YOUR ASSIGNMENT: Your answer must consist of every line from the data below that includes the word "Figure".

THE DATA:

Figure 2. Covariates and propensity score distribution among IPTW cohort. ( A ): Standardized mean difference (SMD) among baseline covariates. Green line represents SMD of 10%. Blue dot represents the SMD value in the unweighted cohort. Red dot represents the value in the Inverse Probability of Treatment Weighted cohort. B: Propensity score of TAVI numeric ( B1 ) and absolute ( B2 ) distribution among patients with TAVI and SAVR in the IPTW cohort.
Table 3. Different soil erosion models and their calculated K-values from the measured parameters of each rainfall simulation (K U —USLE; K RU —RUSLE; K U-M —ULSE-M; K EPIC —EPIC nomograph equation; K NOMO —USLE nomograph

==

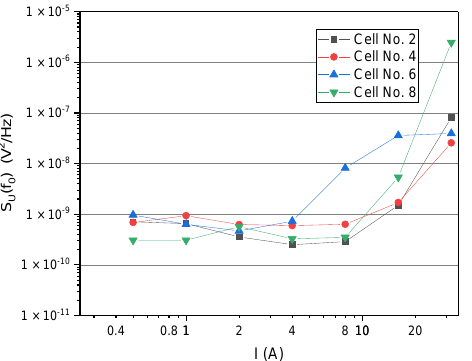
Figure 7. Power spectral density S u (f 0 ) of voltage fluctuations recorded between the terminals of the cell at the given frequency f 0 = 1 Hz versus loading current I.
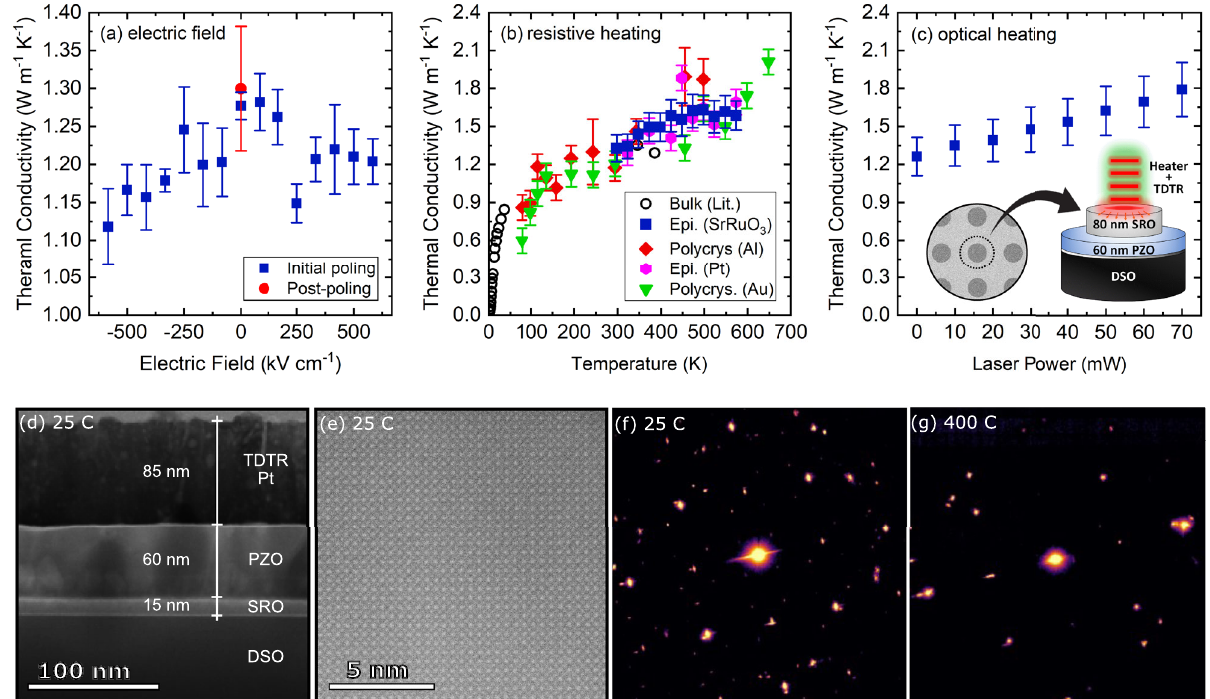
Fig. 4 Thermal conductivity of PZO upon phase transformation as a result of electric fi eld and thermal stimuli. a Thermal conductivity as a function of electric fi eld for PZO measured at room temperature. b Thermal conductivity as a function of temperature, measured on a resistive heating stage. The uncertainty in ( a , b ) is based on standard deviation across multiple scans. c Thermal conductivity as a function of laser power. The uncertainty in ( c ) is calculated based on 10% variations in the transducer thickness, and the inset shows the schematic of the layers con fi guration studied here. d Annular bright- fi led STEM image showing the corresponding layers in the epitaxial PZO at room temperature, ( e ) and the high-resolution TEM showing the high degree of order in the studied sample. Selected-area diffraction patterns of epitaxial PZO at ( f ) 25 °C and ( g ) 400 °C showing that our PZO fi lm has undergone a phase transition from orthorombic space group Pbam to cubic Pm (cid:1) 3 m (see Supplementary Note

---

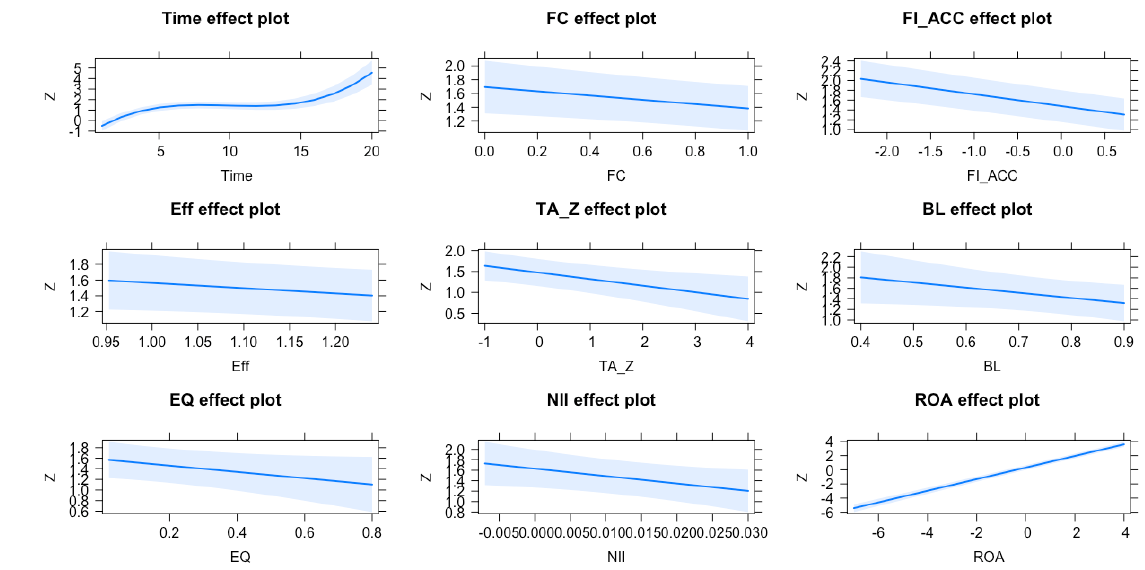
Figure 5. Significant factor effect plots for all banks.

WORKED SOLUTION:
Figure 2. Covariates and propensity score distribution among IPTW cohort. ( A ): Standardized mean difference (SMD) among baseline covariates. Green line represents SMD of 10%. Blue dot represents the SMD value in the unweighted cohort. Red dot represents the value in the Inverse Probability of Treatment Weighted cohort. B: Propensity score of TAVI numeric ( B1 ) and absolute ( B2 ) distribution among patients with TAVI and SAVR in the IPTW cohort.
Figure 7. Power spectral density S u (f 0 ) of voltage fluctuations recorded between the terminals of the cell at the given frequency f 0 = 1 Hz versus loading current I.
Figure 5. Significant factor effect plots for all banks.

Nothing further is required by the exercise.